Author: Marek Bykowski at marekx.bykowski@intel.com

Addressing the L3 cache LockDown issue around CCN-512

Table of contents

[1 Goal 2](#_Toc516746833)

[2 Assignment realization 2](#_Toc516746834)

[3 Showing up the bug on B0 3](#_Toc516746835)

[3.1 System configuration 3](#_Toc516746836)

[3.2 Images, source code, system/board used 4](#_Toc516746837)

[3.3 Results 5](#_Toc516746838)

[3.4 Conclusions 5](#_Toc516746839)

[3.5 Issues/questions 6](#_Toc516746840)

[Appendix A Results across preempt rt kernel 4.1 and preempt kernel 4.9 6](#_Toc516746841)

[4 Showing up ARM RTL fix through ECO addresses the issue from B0 on B1 7](#_Toc516746842)

[4.1 System configuration 7](#_Toc516746843)

[4.2 Images, source code, system/board used 7](#_Toc516746844)

[4.3 Results 8](#_Toc516746845)

[4.4 Conclusions 8](#_Toc516746846)

[4.5 Issues / questions 8](#_Toc516746847)

[5 Comparing the 4 way-locking between B0 (without fix) and B1 (with fix) 9](#_Toc516746848)

# Goal

ARM bug in XLF ASIC A0 Last Level Cache (LLC) is shown yellow below:

ASIC A0

|  |  |  |  |  |  |
| --- | --- | --- | --- | --- | --- |
| Total cache/total ways | Number of locked ways | Total locked region size | Locked ways (which ones per partition) | Number of ways per region | To be fixed through RTL |
| 24MB/12 | 1 | 2MB | 0 | 1 | NO |
| 24MB/12 | 2 | 4MB | 0,1 | 1,1 | NO |
| 24MB/12 | 4 | 8MB | 0,1,2,3 | 1,1,1,1 | YES |
| 24MB/12 | 8 | 16MB | 0,1,2,3,4,5,6,7 | 2,2,2,2 |  |

Frio cannot squeeze 24MB of LLC so instead 16MB LLC gets produced. However a 16MB-cache is a 16-way associative in contrast to a 12-way associative the ASIC features. The different number of ways prohibit the bug re-creation from ASIC to FPGA due to a different ratio of the locked to unlocked ways. To address the limitation ARM suggested that we generate an FPGA with 4 upper ways disabled. LLC resulting from it is shown below:

Frio B0/B1

|  |  |  |  |  |  |
| --- | --- | --- | --- | --- | --- |
| Total cache/total ways | Number of locked ways | Total locked region size | Locked ways (which ones per partition) | Number of ways per region | To be fixed through RTL |
| 12MB/12 | 1 | 1MB | 0 | 1 | NO |
| 12MB/12 | 2 | 2MB | 0,1 | 1,1 | NO |
| 12MB/12 | 4 | 4MB | 0,1,2,3 | 1,1,1,1 | YES |
| 12MB/12 | 8 | 8MB | 0,1,2,3,4,5,6,7 | 2,2,2,2 |  |

The goal of this task is twofold:

1. to show up a 4-way locking behaves abnormally on B0
2. to show the ARM RTL fix addresses the issue of 1) on B1

To achieve that we do the L3 LockDown measurements for all the possible LockDown scenarios:

* No lock
* ~~1/12 way locking~~ – not measured, truly neglected
* 2/12 way locking
* 4/12 way locking
* 8/12 way locking

# Assignment realization

To test the LLC LockDown we thought of 2x measurement mechanisms, namely Shalley’s PMU (Performance Monitor Unit) and LmBench.

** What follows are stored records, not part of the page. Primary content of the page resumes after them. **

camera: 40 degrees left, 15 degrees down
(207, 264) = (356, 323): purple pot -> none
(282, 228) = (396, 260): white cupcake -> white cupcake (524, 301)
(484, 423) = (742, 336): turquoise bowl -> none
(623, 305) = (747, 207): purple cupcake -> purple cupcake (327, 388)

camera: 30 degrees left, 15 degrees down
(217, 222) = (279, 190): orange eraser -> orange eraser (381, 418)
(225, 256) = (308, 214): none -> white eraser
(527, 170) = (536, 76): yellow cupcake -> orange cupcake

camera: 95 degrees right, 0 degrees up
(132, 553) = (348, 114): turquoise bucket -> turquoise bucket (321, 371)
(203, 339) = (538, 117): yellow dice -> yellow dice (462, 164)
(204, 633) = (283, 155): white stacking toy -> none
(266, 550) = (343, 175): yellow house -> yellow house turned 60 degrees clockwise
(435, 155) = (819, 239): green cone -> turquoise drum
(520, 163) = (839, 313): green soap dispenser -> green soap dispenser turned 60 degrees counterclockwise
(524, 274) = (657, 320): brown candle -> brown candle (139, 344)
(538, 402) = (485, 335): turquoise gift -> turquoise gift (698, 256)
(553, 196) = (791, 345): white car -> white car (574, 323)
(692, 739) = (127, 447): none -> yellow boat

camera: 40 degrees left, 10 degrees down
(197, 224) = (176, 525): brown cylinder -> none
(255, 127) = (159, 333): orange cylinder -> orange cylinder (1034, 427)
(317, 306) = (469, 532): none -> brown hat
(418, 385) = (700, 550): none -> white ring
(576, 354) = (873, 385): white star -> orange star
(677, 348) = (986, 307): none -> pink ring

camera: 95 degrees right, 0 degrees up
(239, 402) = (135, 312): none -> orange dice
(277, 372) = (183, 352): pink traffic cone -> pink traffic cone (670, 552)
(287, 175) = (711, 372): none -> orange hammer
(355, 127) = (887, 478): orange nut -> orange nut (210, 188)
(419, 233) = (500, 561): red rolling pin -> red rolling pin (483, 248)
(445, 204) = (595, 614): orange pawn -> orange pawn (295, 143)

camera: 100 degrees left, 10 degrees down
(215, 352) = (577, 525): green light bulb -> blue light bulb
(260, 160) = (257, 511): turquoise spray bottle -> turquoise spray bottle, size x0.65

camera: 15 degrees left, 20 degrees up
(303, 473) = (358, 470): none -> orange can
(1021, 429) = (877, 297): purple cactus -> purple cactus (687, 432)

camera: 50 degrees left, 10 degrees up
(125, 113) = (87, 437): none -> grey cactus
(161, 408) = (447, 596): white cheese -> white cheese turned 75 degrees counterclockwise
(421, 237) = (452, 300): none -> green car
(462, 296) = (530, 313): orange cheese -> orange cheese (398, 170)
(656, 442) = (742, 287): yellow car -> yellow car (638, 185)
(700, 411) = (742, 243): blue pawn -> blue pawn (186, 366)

Shalley’s PMU offers a number of events to be monitored, among them, cache misses and accesses that can be used to calculate the cache miss/hit ratio. However these events comprise all the misses/accesses within each of the HN-Fs including the Locked and Unlocked ways making them not really suitable to measure the cache performance of L3 LockDown as lacking the ability to differentiate.

The method that is left then is LmBench “bw\_mem rd”. bw\_mem except rd (read) offers copy, write, also LmBench features other benchmarking that maybe considered to use as measuring the latencies. However as “bw\_mem rd” helped finding the L3 LockDown bug for ASIC A0 it was selected as a measure for FPGA B0/B1 too.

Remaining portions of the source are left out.